Department of East Asian Languages and Cultures

Luca Proietti


Luca Proietti
Luca Proietti
Email address:
Thesis title:
A noisy engagement: an analysis on the conscious awareness in Japanese noise music
Year of Study:
staarted September 2020
Internal Supervisors


While working in theatre for eight years, I developed an interest in Japanese media and art forms thanks to the originality shown in any artistic field, from cinema to literature, up to music and video games. By enjoying many artists like Murakami Haruki, Tsukamoto Shinya, and Akita Masami, I decided to start deepening my studies on Japanese culture to understand how a transnational reworking would be used to bind with traditional past roots rather than entirely clear up a whole historical culture.

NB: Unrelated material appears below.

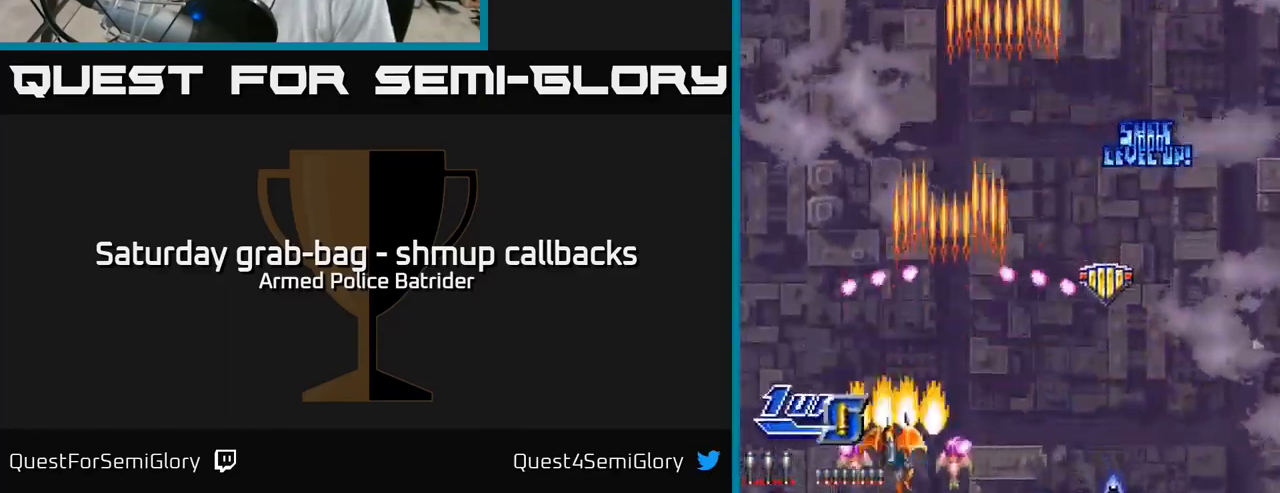
{"buttons": ["A", "DPAD_RIGHT"], "left_stick": "center", "right_stick": "center", "events": [[83, "DPAD_LEFT", "up"], [100, "DPAD_RIGHT", "down"]]}
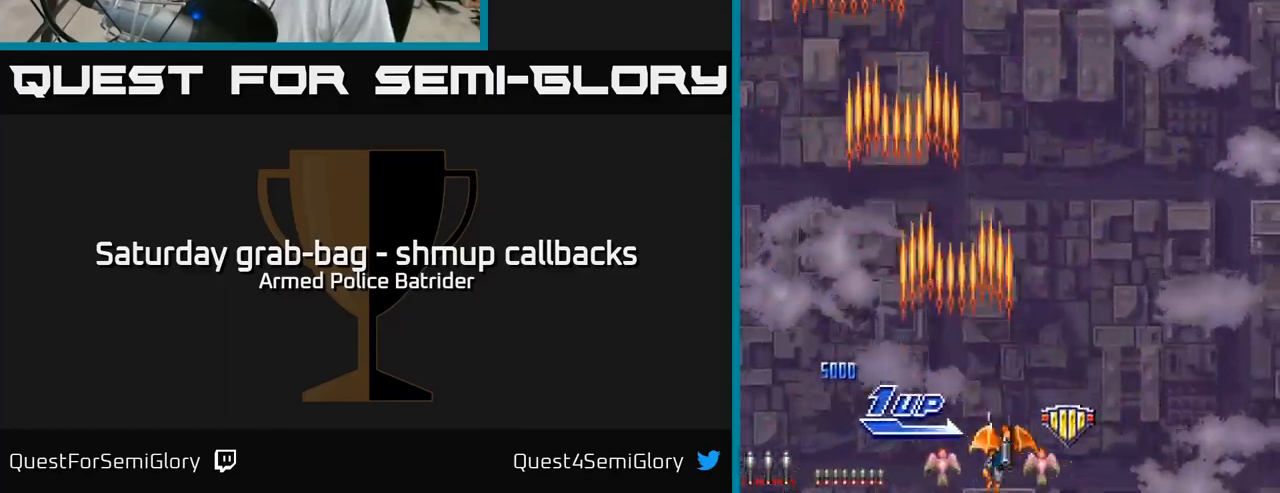
{"buttons": ["DPAD_LEFT"], "left_stick": "center", "right_stick": "center", "events": [[33, "DPAD_UP", "down"], [150, "DPAD_RIGHT", "up"], [317, "DPAD_LEFT", "down"], [367, "DPAD_UP", "up"], [500, "A", "up"]]}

Member of the British Association for Japanese Studies, I achieved my BA in East Asian Languages and Civilisations at Sapienza University of Rome with a dissertation about the graphic signs used in manga to represent the incommunicability between a Japanese and a Western speaker, referring to manga of the slice of life genre such as "Azumanga Daioh" and "Kin-iro Mosaic", and others of the biographical genre such as "Isabella Bird in Wonderland: Unbeaten Tracks in Japan". Then, I completed my MA in Japanese Studies at SOAS University of London by working on a dissertation about the role of rock culture in Japanese theatre reworking, including as a reference angura subculture, the kabuki influence in David Bowie, and a punk transposition of Monzaemon Chikamatsu’s “Drum of the Waves of Horikawa.

PhD Research

My research focuses on Japanese noise music, an experimental music genre that emerged in the 1960s from Group Ongaku experiments inspired by Western avant-garde musicians like John Cage and Fluxus international movement's artists who developed the noise aesthetics from Futurism and Dada. Considering the relationship between noise and society, I will study this music genre and its subculture by highlighting social meanings in different timelines like the 1990s post-bubble economy crisis, the 2011 Fukushima Daiichi Nuclear Power Plant disaster, and the 2020s COVID-19 pandemic, raising questions about how a subculture would help to understand the identity of a country and its transnational reworking process, and the reason of a subculture relevance during a crisis period. Thus, I will consider both supportive and revolutionary social implications of noise to underline a historical connection with Edo era kabuki and matsuri.

My study will draw from ethnomusicology and social media ethnography to analyse the social intent carried by the performers and the audience reaction, keeping in touch with fans and communities through webzines, forums, and social networks. Along with primary data composed of news articles, streaming data, and interviews with critics, musicians, and related insiders, I will rely on the existing literature and data collection of past releases and events related to their period. The study will be completed with resources about other subcultures, media, and performing arts to make it accessible to audiences that don’t have proper knowledge of the topic, and to underline the social implications of Japanese noise music by comparisons with other subcultures like angura theatre and cyberpunk.